The NEW 2.xx+ Image glitch/exploit thread

[phant0mspid3r]

The File is at
http://psp3d.com/attachment.php?atta...3&d=1145708961


From Train:

Quote:

What this does is, well it's an eboot that displays any image that you have resently(before a hard reset) viewed on your PSP, everything you do on the psp makes it react different, it *COULD* be exploitable but I am unsure as of yet. But I do need some help on getting it even further than it is now!
Ok I made a read me for it and it's all set...
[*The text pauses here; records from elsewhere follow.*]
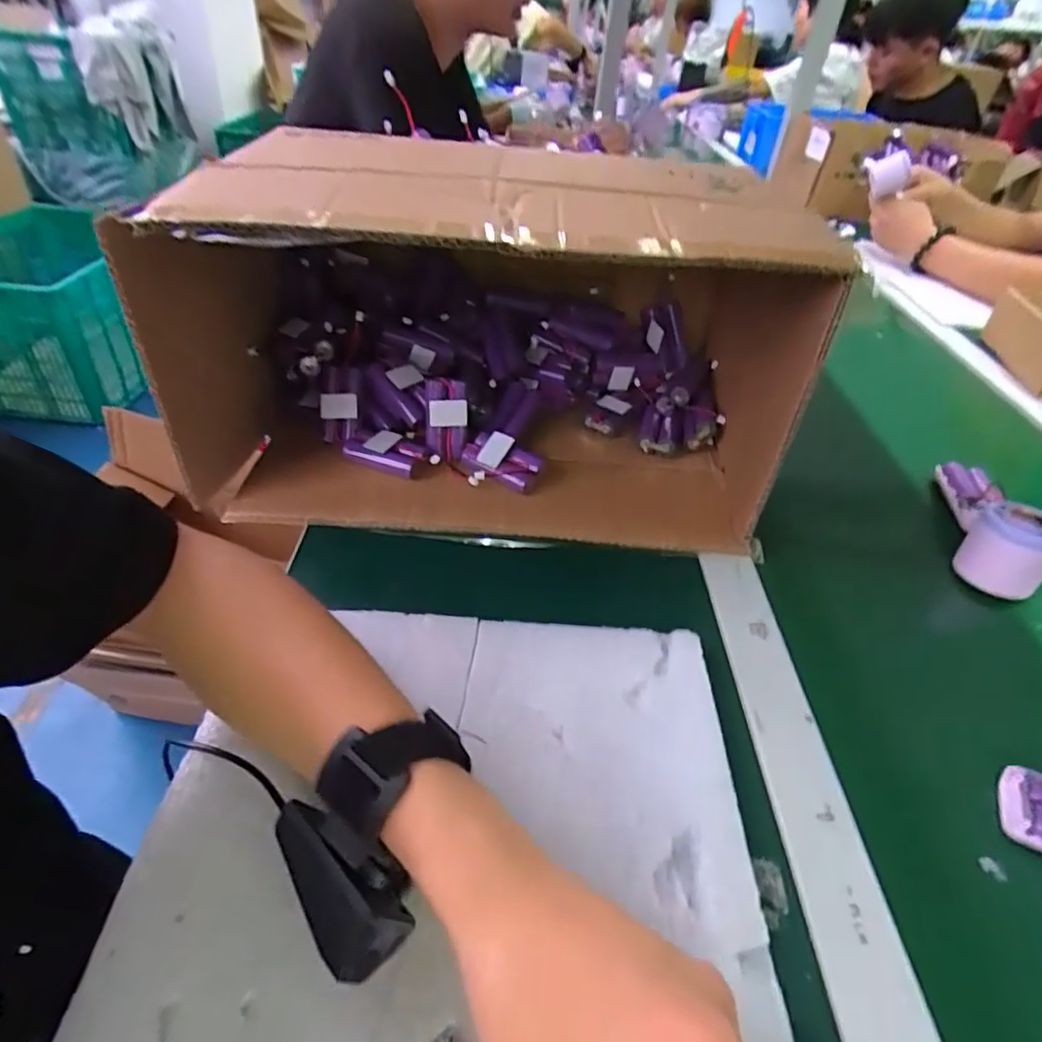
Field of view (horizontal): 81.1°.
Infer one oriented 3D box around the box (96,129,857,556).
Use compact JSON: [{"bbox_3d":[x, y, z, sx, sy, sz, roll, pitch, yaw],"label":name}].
[{"bbox_3d":[-0.011,-0.159,0.488,0.432,0.199,0.267,5,41,-3],"label":"box"}]

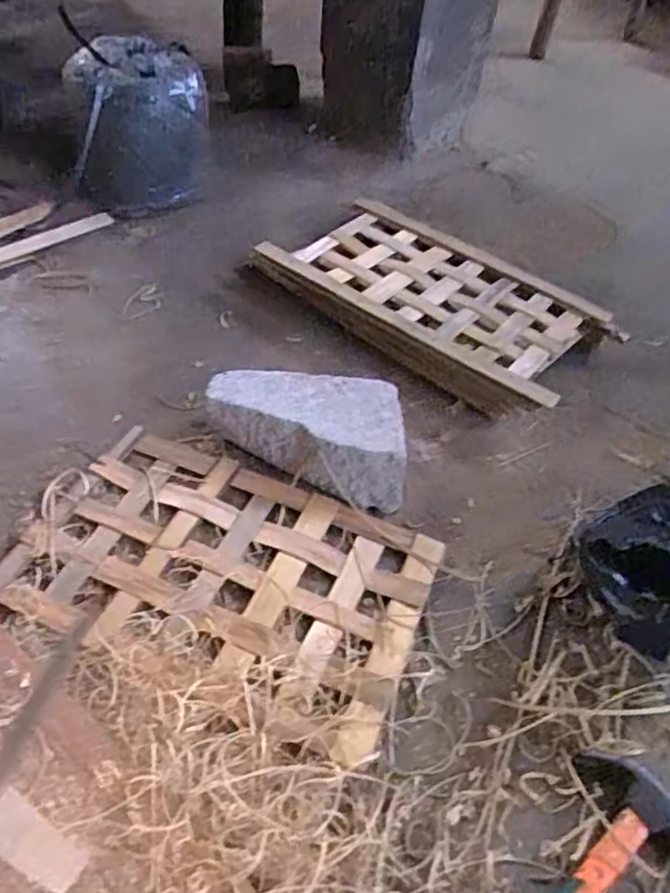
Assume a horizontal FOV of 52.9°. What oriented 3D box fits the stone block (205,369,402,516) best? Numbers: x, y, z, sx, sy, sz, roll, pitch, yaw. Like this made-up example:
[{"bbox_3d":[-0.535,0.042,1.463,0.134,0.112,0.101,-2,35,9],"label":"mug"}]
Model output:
[{"bbox_3d":[-0.030,-0.010,0.691,0.192,0.060,0.130,3,48,-4],"label":"stone block"}]

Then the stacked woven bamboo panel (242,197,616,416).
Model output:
[{"bbox_3d":[0.130,-0.191,0.882,0.417,0.055,0.264,34,53,22],"label":"stacked woven bamboo panel"}]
1. extract the "PDPEfile.rar" folder to the games folder on your psp memorystick
2. go to games folder and look at the eboot file..(dont start the eboot)and just watch the [image]. *OR. goto step 6*
3. after your psp freezes or seems to be froze press any button but triangle.
4. after you push the any button not counting triangle. the psp will freeze after sound. (psp will only make a sound if you key tones is on)
5. turn off your psp. then turn it back on.
_____________________________________________
6. go to photos folder on the psp. and view a picture of your choice.
7. then exit the photo folder.
8. go to games folder and view the eboot.
9. watch the screen (dont start the eboot)
10. do steps 3-5


What Freeplay has discovered is that this is "attacking" a bug that is in a module, much as the TIFF overflow does. Then it shows choppy pictures of the images ySUPA_SICK, FREEPLAY, TRAIN AND BUTTERBALLER [and phant0mspid3r helped a little!]***ou have viewed that are saved in the RAM. If we can figure out which module this is bugging up and try to put some code in it, I think we might have something, I am no expert when it comes to overflows and that's why I came here.***ALL CREDITS GO TO SUPA_SICK, FREEPLAY, TRAIN AND BUTTERBALLER [and phant0mspid3r helped a little!]***

My pictures from before (note these were taken with the first version of the eboot, not the one posted above):

Quote:

The picture I looked at before:


Hovering over the eboot:

(Notice: The left 2/3 of the screen is a scrambled version of the image I viewed, and the right 1/3 is my backround image. The thing in the middle left is the icon for the eboot.

Please do not post "how does this work" or "who is working on this" questions in this thread, we want to keep it clean and not 65 pages long.
Thanks, phant0mspid3r.

[The_Lead_Factor]

Since it doesnt crash it seems to be a legit overflow. Have you guys tried inserting arbiterary code into the file and seeing if it executes yet?

[The_Lead_Factor]

Here is the same Eboot only with the SFO edited.

[El3M3nT]

the lead facter i switched ur sfo with my eboot and it corrupted it

[The_Lead_Factor]

I know, I messed up the old SFO. Download the file in the post below.

[The_Lead_Factor]

Here try this.
And Im trusting that the original people working on this know enough to make an SFO that will force through the Update.

[El3M3nT]

*cough* *cough* of course we do *cough*

[Homer]

Just wondering, how would you be able to boot a PSP update through this? I mean, if we're going to do something we'd have to insert some code in the eboot that'll let us run homemade code.

[train2335]

Guys...honestly, none of you have a CLUE what you are talking about, this EXACTLY the same as anyother eboot, but the png is buggy with causes the glitching, if you hex edit the param or .psp NOTHING will happen but say "Update is Currupted" if anything comes of this, its not going to be like KX-ploit, it's going to be similar to the TIFF overflow...

[The_Lead_Factor]

Weve goten a 2.00 EBOOT to load the boot screen but then shut off. And what are you talking about this being like Kxploit...We never tried anything remotely similar to Kxploit or the tiff overflow! And we never Hex eddited anything....we took IEUA's image glitch eboot, hoped it would cause an overflow (not like the tiff though) that would let the PSP bypass its security checks, made an SFO that would load the Eboot, and then hope it force loaded the 2.00 update we included in the Eboot.